## Problem description:
All of the records below must be output exactly, with no pictures carried over.

Start of Input records

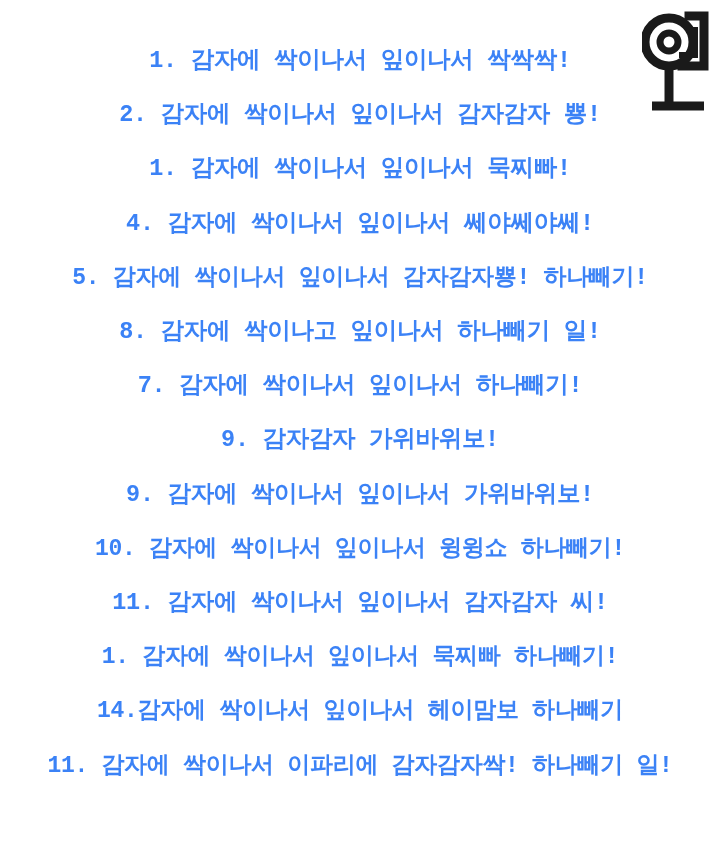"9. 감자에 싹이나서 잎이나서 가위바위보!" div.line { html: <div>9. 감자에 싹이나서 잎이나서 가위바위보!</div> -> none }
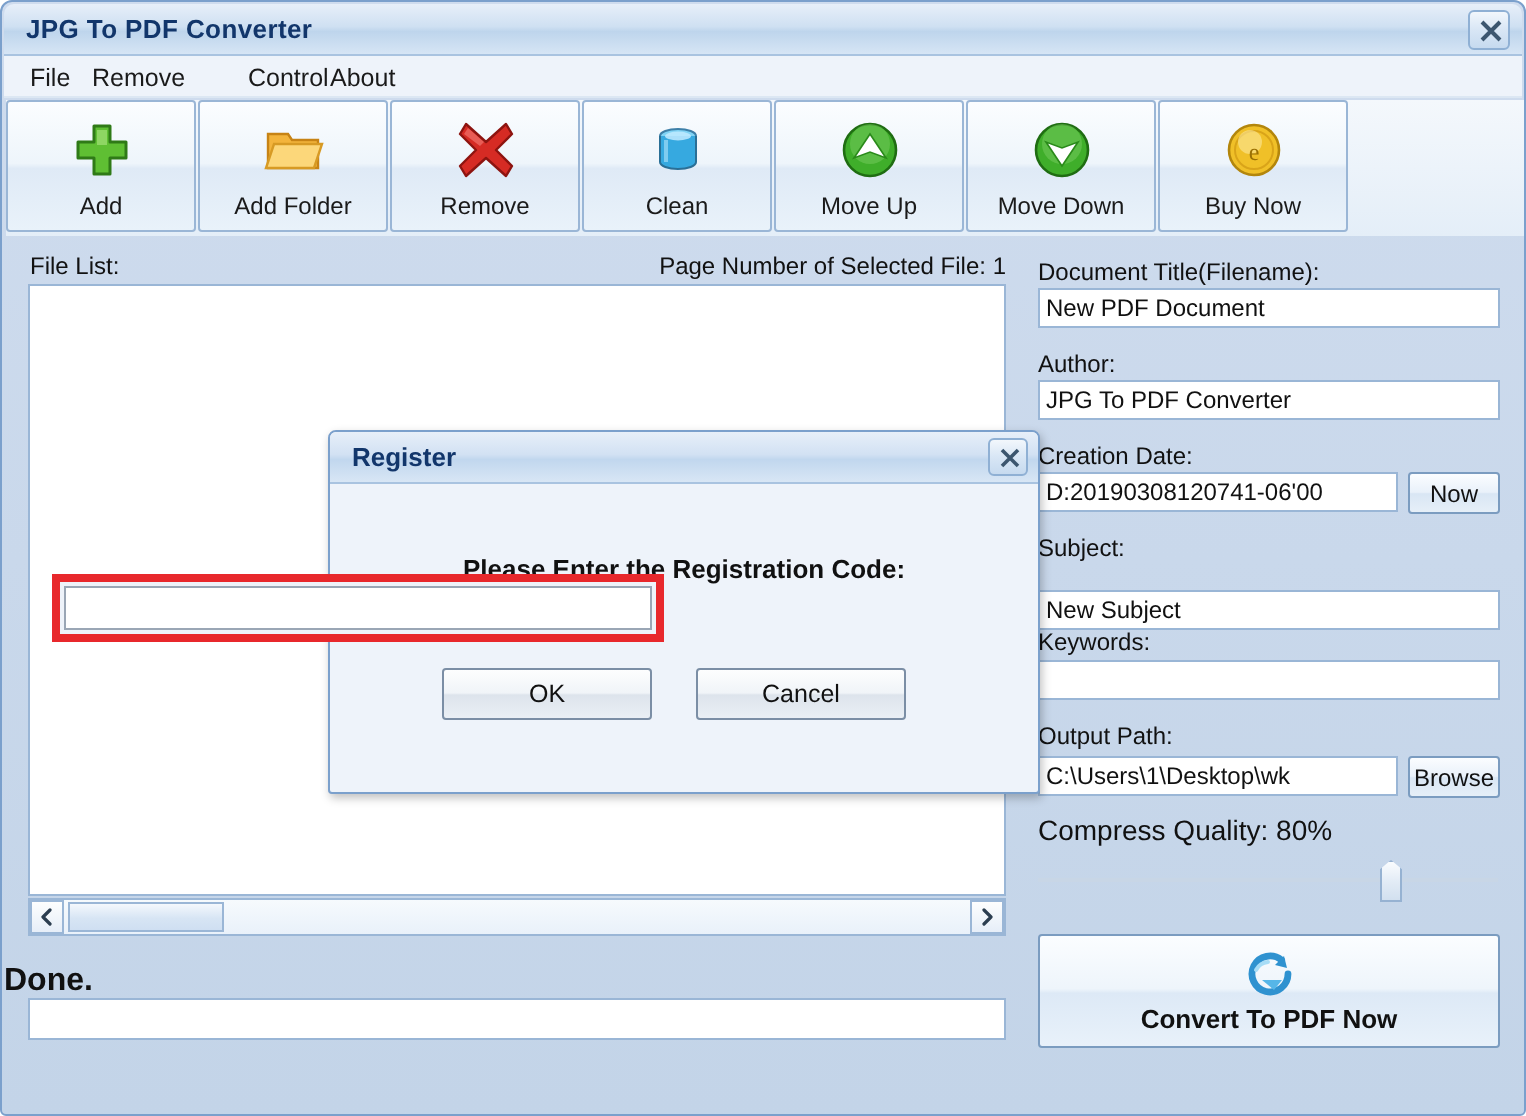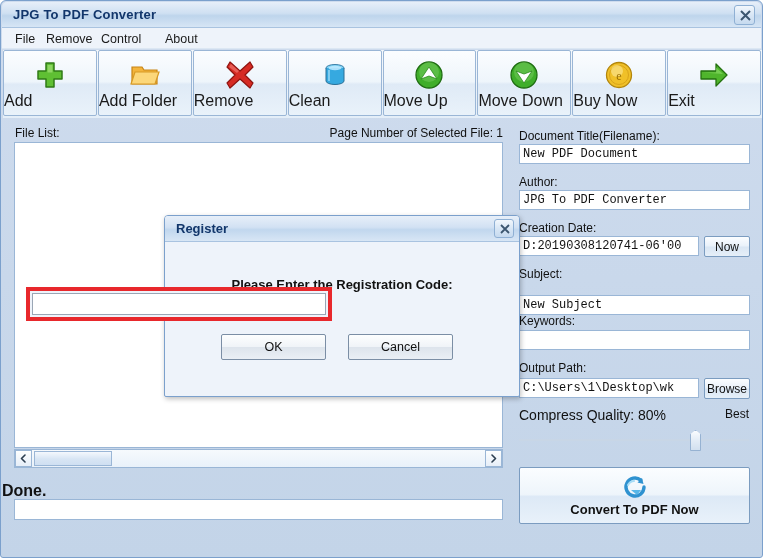"Control" div.menu-item { left: 95px -> 118px }
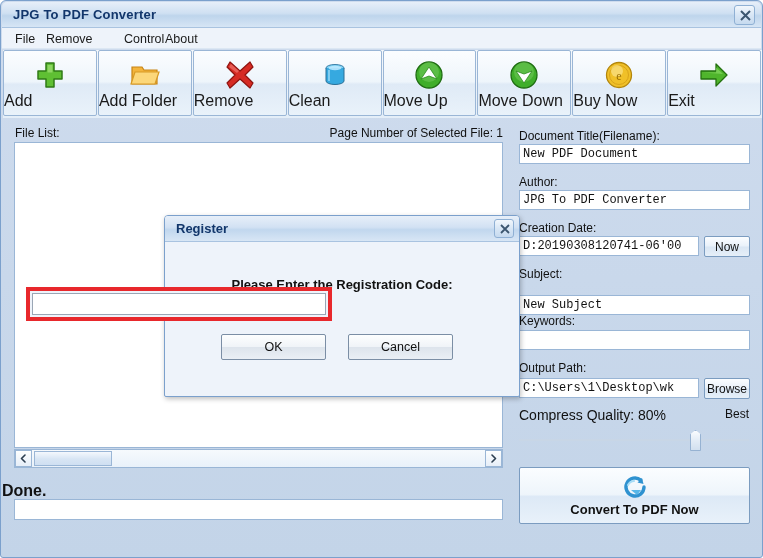"Add" .tb-lbl { font-size: 16px -> 12px; text-align: left -> center }
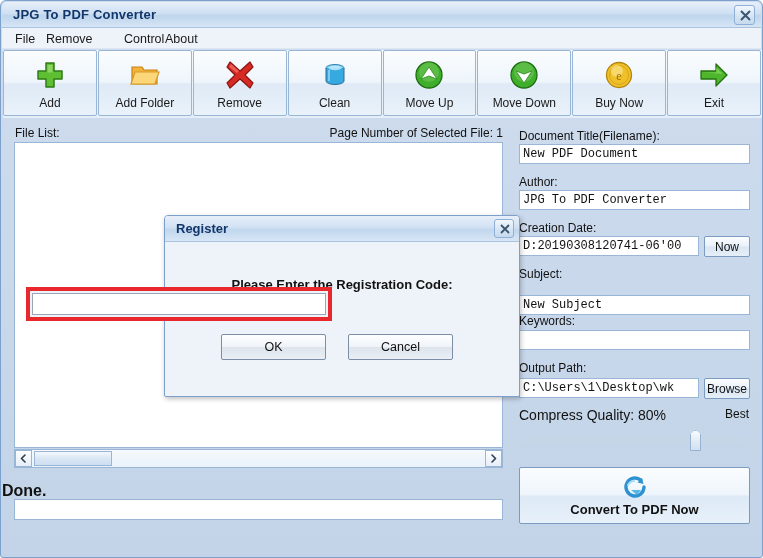"Exit" div.tb-btn { html: <div> <div> <svg> <path></path> <path></path> </svg> </div> <div>Exit</div> </div> -> none }
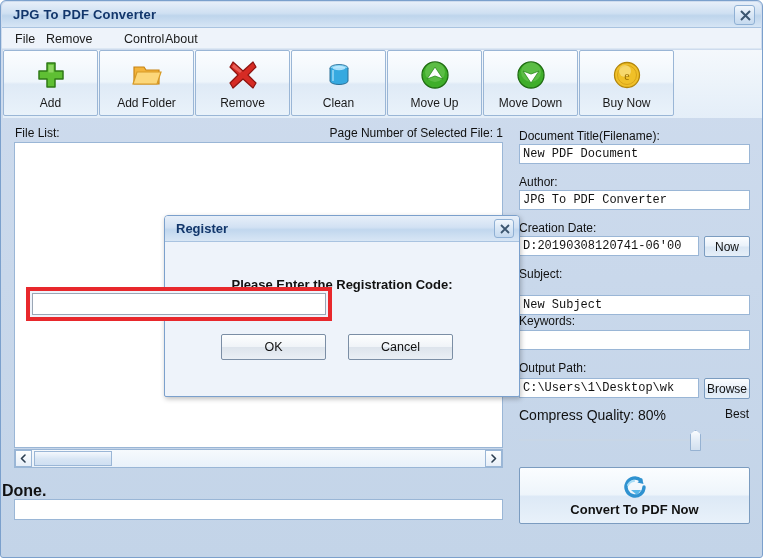"New PDF Document" .rp-input { font-family: Liberation Mono, monospace -> Liberation Sans, sans-serif }
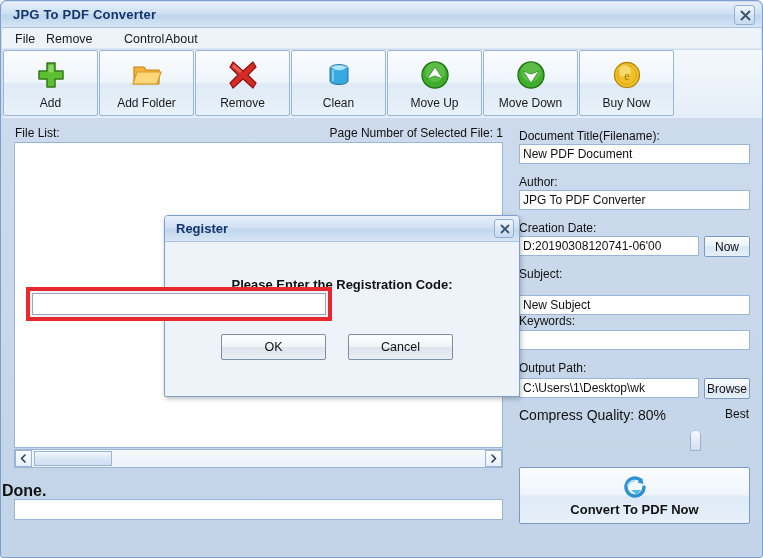"Best" div { html: <div>Best</div> -> none }
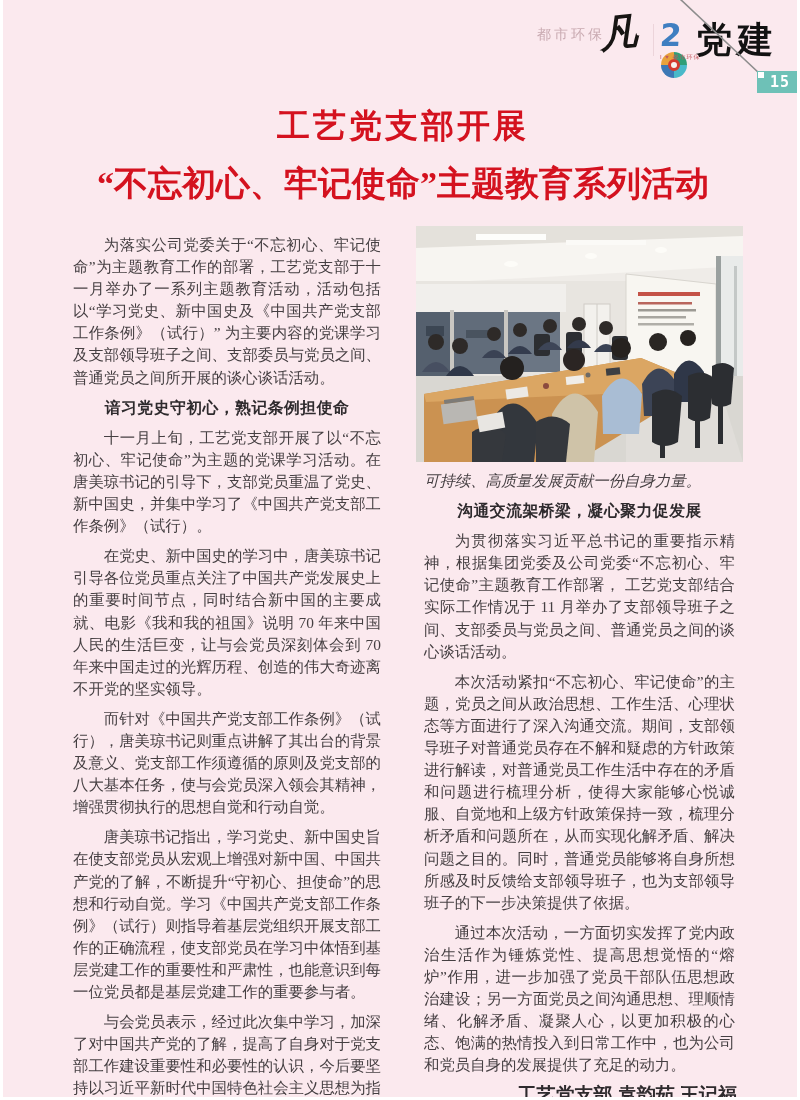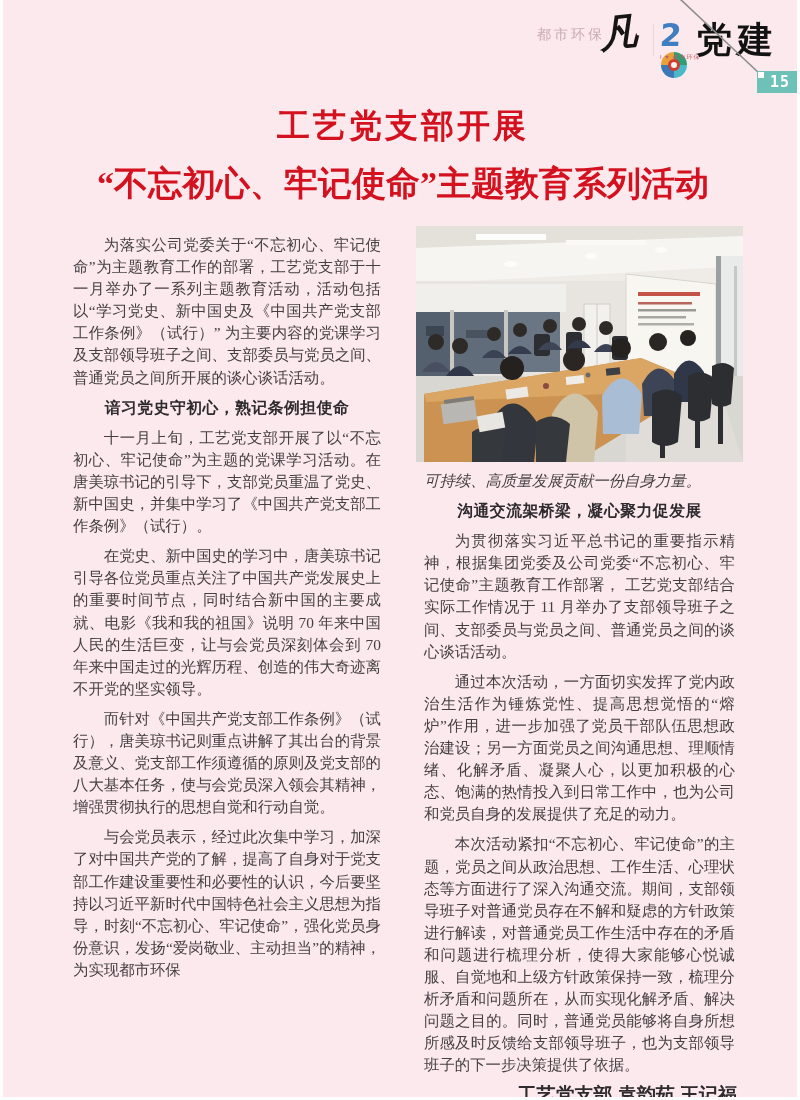"唐美琼书记指出，学习党史、新中国史旨在使支部党员从宏观上增强对新中国、中国共产党" p.para { html: none -> <p>唐美琼书记指出，学习党史、新中国史旨在使支部党员从宏观上增强对新中国、中国共产党的了解，不断提升“守初心、担使命”的思想和行动自觉。学习《中国共产党支部工作条例》（试行）则指导着基层党组织开展支部工作的正确流程，使支部党员在学习中体悟到基层党建工作的重要性和严肃性，也能意识到每一位党员都是基层党建工作的重要参与者。</p> }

End of Input records

## Finished task:
"9. 감자에 싹이나서 잎이나서 가위바위보!" div.line { html: <div>9. 감자에 싹이나서 잎이나서 가위바위보!</div> -> none }
"Control" div.menu-item { left: 95px -> 118px }
"Add" .tb-lbl { font-size: 16px -> 12px; text-align: left -> center }
"Exit" div.tb-btn { html: <div> <div> <svg> <path></path> <path></path> </svg> </div> <div>Exit</div> </div> -> none }
"New PDF Document" .rp-input { font-family: Liberation Mono, monospace -> Liberation Sans, sans-serif }
"Best" div { html: <div>Best</div> -> none }
"唐美琼书记指出，学习党史、新中国史旨在使支部党员从宏观上增强对新中国、中国共产党" p.para { html: none -> <p>唐美琼书记指出，学习党史、新中国史旨在使支部党员从宏观上增强对新中国、中国共产党的了解，不断提升“守初心、担使命”的思想和行动自觉。学习《中国共产党支部工作条例》（试行）则指导着基层党组织开展支部工作的正确流程，使支部党员在学习中体悟到基层党建工作的重要性和严肃性，也能意识到每一位党员都是基层党建工作的重要参与者。</p> }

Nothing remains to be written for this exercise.